→ Study material

--- START ---

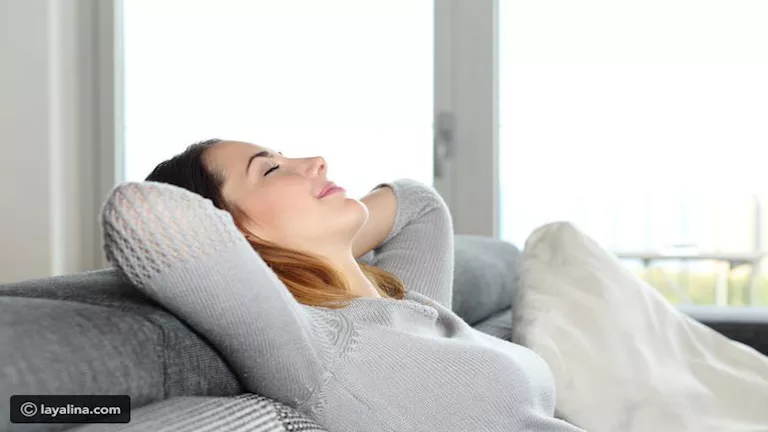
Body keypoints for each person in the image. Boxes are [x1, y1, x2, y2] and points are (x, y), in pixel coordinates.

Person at [100, 139, 585, 431]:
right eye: (270, 169)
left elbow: (419, 205)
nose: (315, 160)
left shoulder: (402, 301)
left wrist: (319, 255)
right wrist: (270, 259)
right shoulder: (315, 348)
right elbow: (140, 211)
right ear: (230, 235)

--- END ---

Work out how many lines of the listing above include "left"; the reply is that number alone.

3